第10話 踊り子と歌い手

「ねえ、あの処刑台って勝手に上がったら怒られるのかな?」

「そうだろうね。僕は上がりたいとは思わないけど、みさきは行ってみたいのかな?」

「ううん、あそこから見えるのはどんな景色なんだろうって思うけど、何となく怖い感じがして嫌かも」

「あそこで何人か死んでいるんだろうけど、そこまで気にする事でもないんじゃないかな。それに、処刑台の下で死んだ人の方が多いみたいだよ」

「どこにも書いていないのに、そんな事がわかるの?」

「僕は神官だからそう言うのも見えたりするんだよね。サクラさんも巫女なんだし見えるのかな?」


 急に私に振られてしまったけれど、私は当然見えたりはしない。というか、この世界は死んでも生き返れるんだし、私がいた世界に比べて死んだ後の無念とか怨念とか思いは強そうな気がしている。そんな強そうな思いも感じ取れないのってダメな巫女なのかもしれない。そもそも、巫女の仕事って何なんだろう?

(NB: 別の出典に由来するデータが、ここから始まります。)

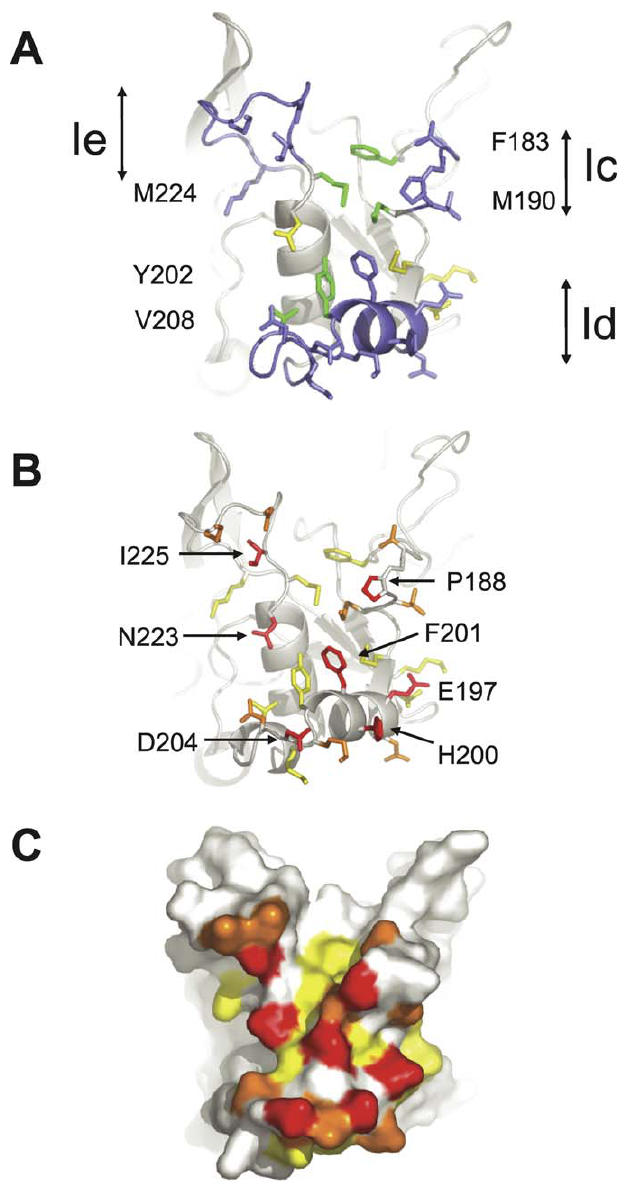
(A,B) Show identical views of the epitope with side chains that interact with AMA1 with a buried surface area of 7 A˚ 2 or more shown in stick form. (C) Is the same view but showing the surface of the epitope. (A) Hydrophobic trough residues that contact 1F9 are shown in green with their residue numbers on either side of the figure. Loops Ic, Id, and Ie and their 1F9-contacting residues are shown in blue. Side chains that extend from the PAN domain scaffold and interact with 1F9 are coloured yellow. (B,C) Principal contact residues. Side chains contacting 1F9 with a surface area of greater than 78 A˚ 2 or more are coloured red. Side chains with a contact surface area of between 68 and 38 A˚ 2 are coloured orange. Side chains with a contact surface area of between 24 and 7 A˚ 2 are coloured yellow. Surface area interactions were calculated using AREAIMOL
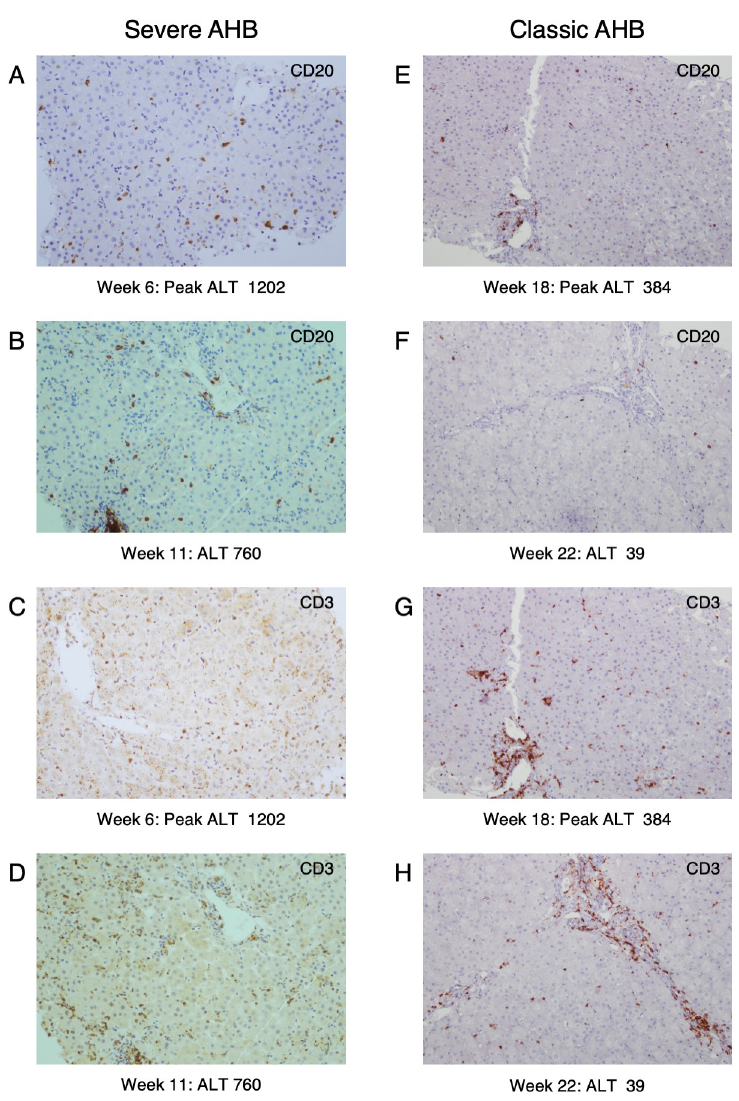
Fig 3. Comparison of immunohistochemical staining of B-cell and T-cell lineages in liver sections of representative chimpanzees with severe and classic acute hepatitis B (AHB) at different time points. Liver sections were stained with antibodies specific for B cells (CD20) (A and B) and T cells (CD3) (E and F). Infiltration of B cells, as single cells (A) or organized in clusters in the portal areas (B), was more extensive in severe than in classic AHB (E and F). In CH1410 with severe AHB (C), T cells at the time of the ALT peak were distributed as single cells within the lobule whereas in classic AHB (G), T cells were more abundant and were present both as single cells in the lobule and as clusters in the portal areas. T cells became more numerous after the ALT peak in severe AHB (D) and remained detectable during the resolution phase in classic AHB (H). The images of CH5835 regarding the histopathology, CD20 and CD3 staining were previously reported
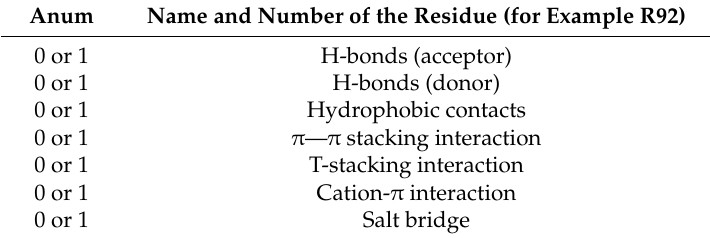
Table 1. Schematic representation of the fingerprint table for the interaction of one ligand with one single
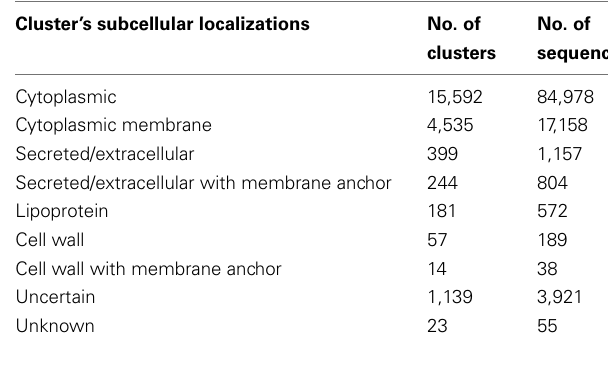
Table 7 | ClubSub-P archaeal SCL prediction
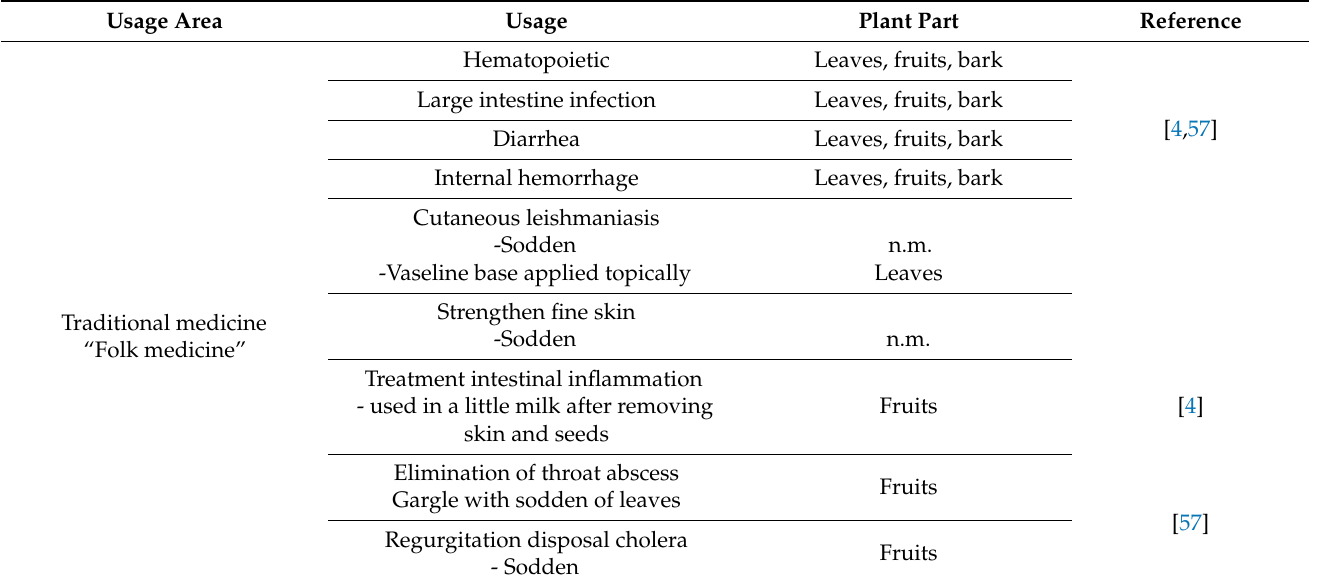
Table 14. Different possibilities of Mespilus germanica L. usage. Usage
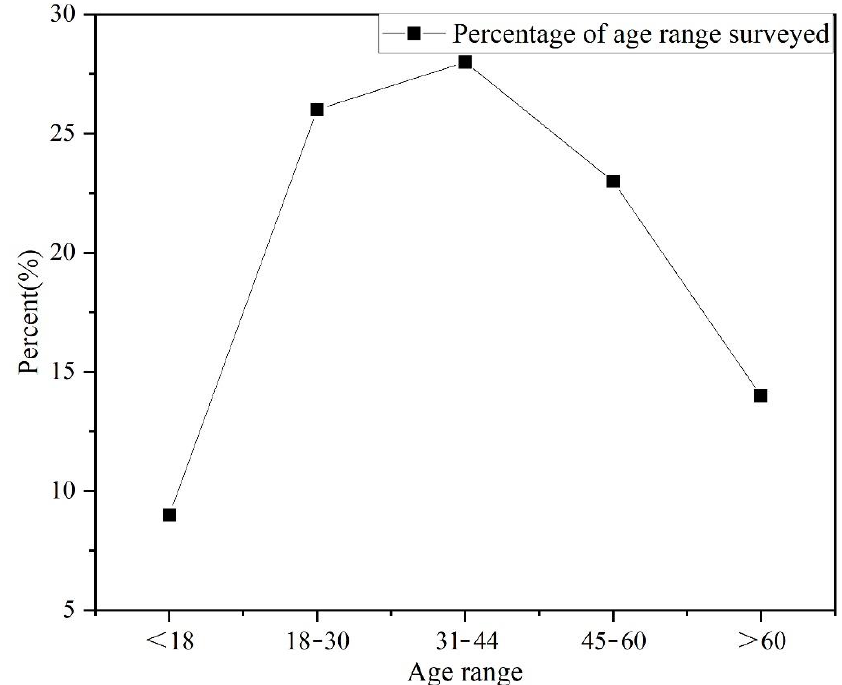
Figure 2. Percentage chart of respondent age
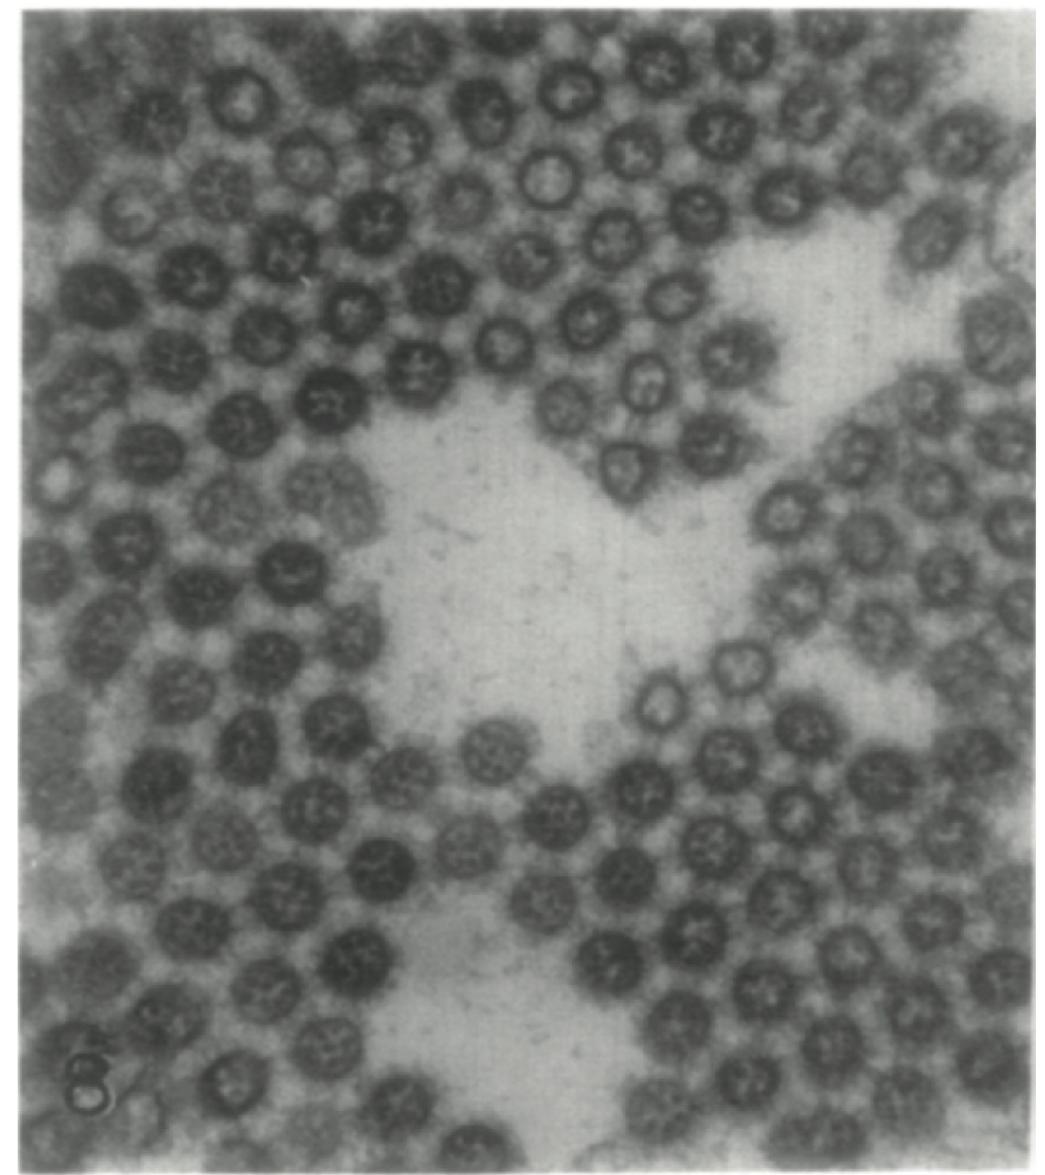
Figure 4. NA is needed for the successful detachment of nascent influenza virus particles from host cells. Shown here is one of the original electron micrographs from the work of Peter Palese et al. (taken with permission from P Palese, Tobita, et al. , 1974), showing the aggregation of influenza virus particles in the absence of neuraminidase activity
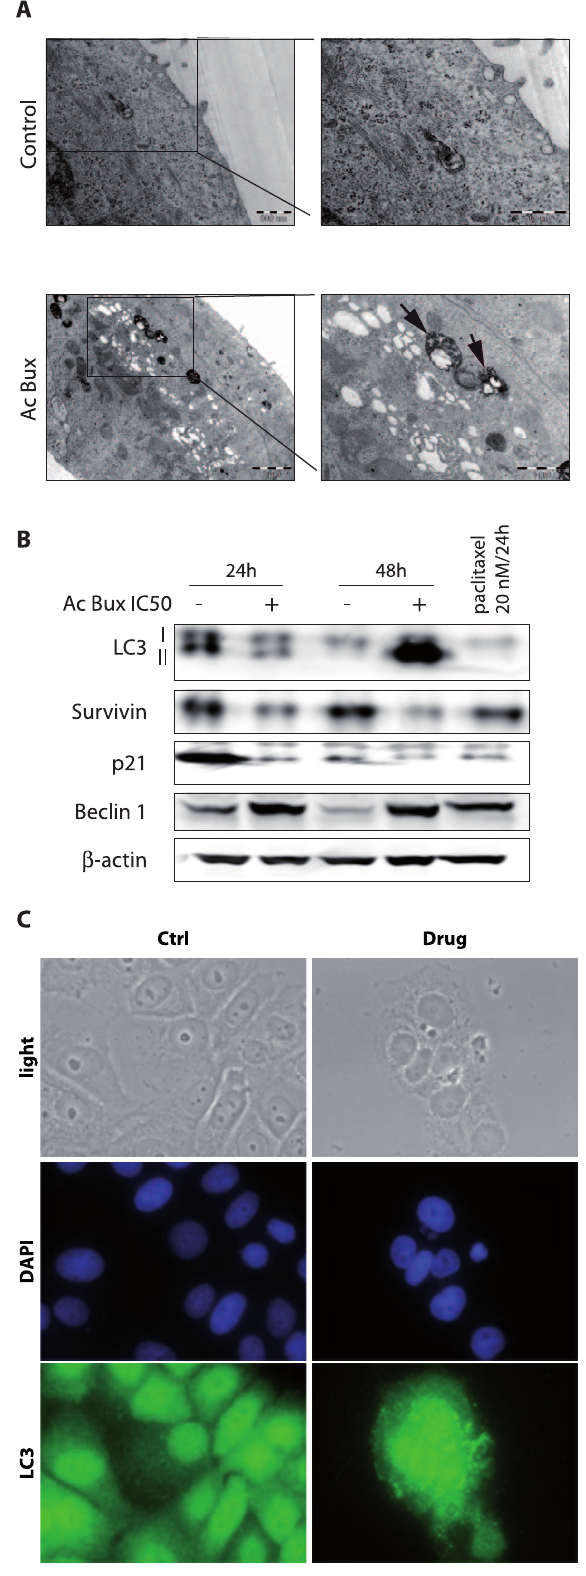
Figure 4. Acetonic extract of Buxus induces autophagy in MCF7 cell line. A. Transmission electron microscopy pictures of untreated and Buxus extract-treated MCF7 cells with IC 50 concentration for 72 h. Black arrows show degradative autophagic vesicles. White arrows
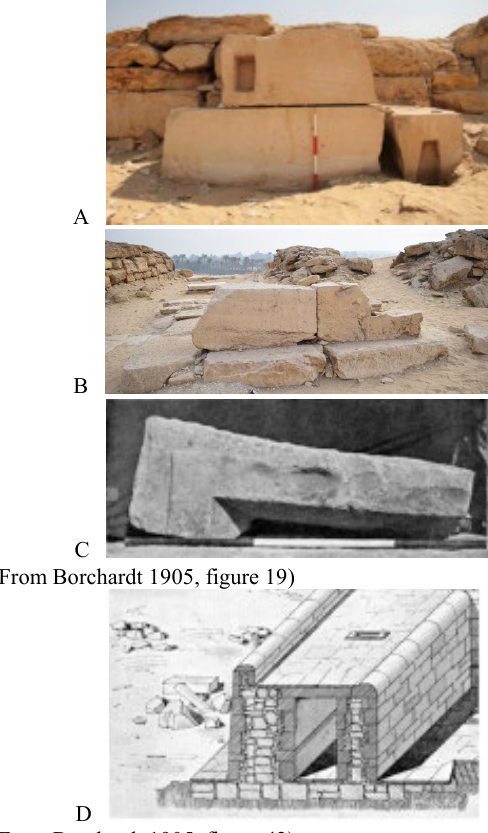
Figure 5: Images of closure elements related to table 1.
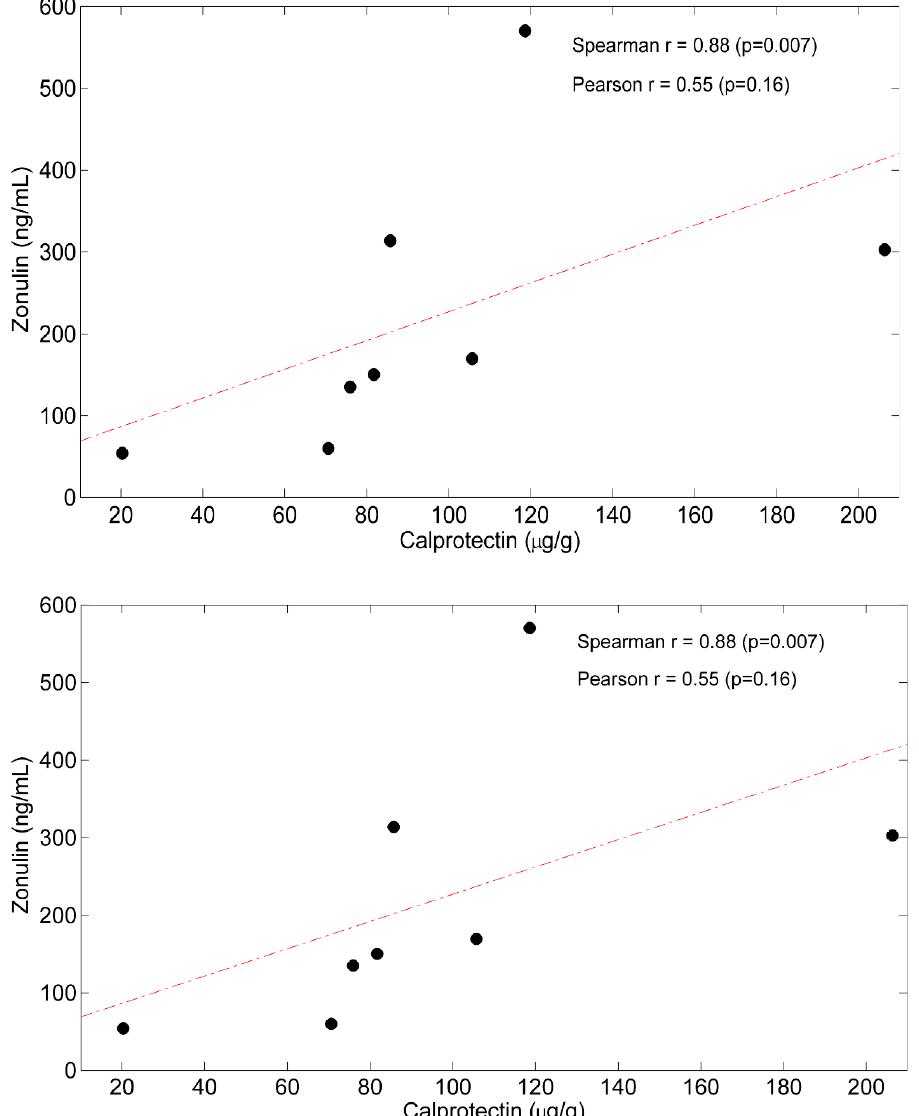
Figure 1. Scatterplot showing the association between baseline fecal Calprotectin and Zonulin. Spearman’s r and Pearson’s r are also reported. The red dash-dotted line represents the linear fit. With respect to the plasma AA profile (Table 4), compared to CTRLs, CKD patients had higher levels of aspartic acid ( p = 0.0005), asparagine ( p = 0.034), serine ( p = 0.016), histidine ( p = 0.002) and glycine ( p = 0.043) and higher phenylalanine/tyrosine ratio (phe/tyr ratio; p =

「大丈夫。あいつは適当な事を言ってみさきを怖がらせようとしているだけだよ。みさきはみさきで怖がる振りをしているんだろうけど、どっちもどっちでお似合いじゃないかな」

「そういうものなの?」

「ああ、そういうモノさ」

「って、ルシファーは見える側なの?」

「俺は見える側ていうか、そっちの世界にも詳しいからね」

「そうなんだ。でも、怖いから詳しい話はしないでね」


 私は怖い話自体は好きなのだけれど、その後に一人になるのが怖い派の人間だった。いつもなら怖い話をした後にトイレに行くのも少し躊躇してしまうのだけれど、この世界でもそういう話を聞くのは少し怖かったりする。人が死んでも生き返れる世界だとしたら、幽霊なんていないと思っていたのに実際はいるっぽいってのがちょっと嫌だったな。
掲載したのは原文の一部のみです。